The answer must be an exact copy of the lines from the one with "Вільний час." through the final line of the records below, with no pictures.
----
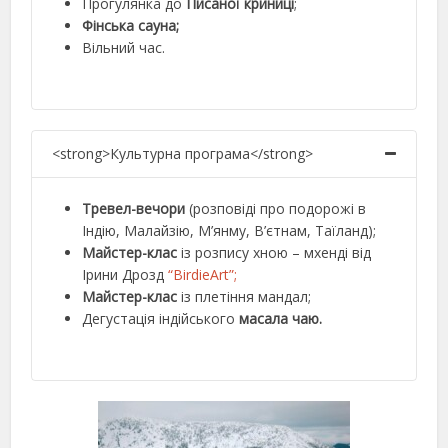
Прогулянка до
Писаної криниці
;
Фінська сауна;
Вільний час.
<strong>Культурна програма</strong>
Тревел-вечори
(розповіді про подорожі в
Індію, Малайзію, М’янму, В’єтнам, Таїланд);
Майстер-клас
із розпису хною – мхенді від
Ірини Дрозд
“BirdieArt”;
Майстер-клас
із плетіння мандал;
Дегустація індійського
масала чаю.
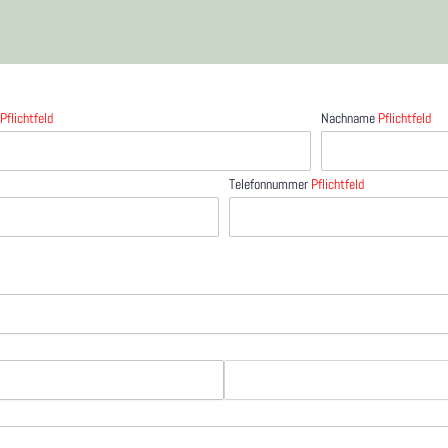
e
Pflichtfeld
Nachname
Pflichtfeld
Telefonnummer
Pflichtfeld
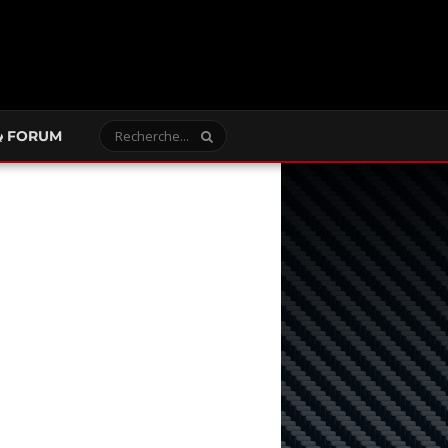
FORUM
----
Expected output
Вільний час.
<strong>Культурна програма</strong>
Тревел-вечори
(розповіді про подорожі в
Індію, Малайзію, М’янму, В’єтнам, Таїланд);
Майстер-клас
із розпису хною – мхенді від
Ірини Дрозд
“BirdieArt”;
Майстер-клас
із плетіння мандал;
Дегустація індійського
масала чаю.
e
Pflichtfeld
Nachname
Pflichtfeld
Telefonnummer
Pflichtfeld
FORUM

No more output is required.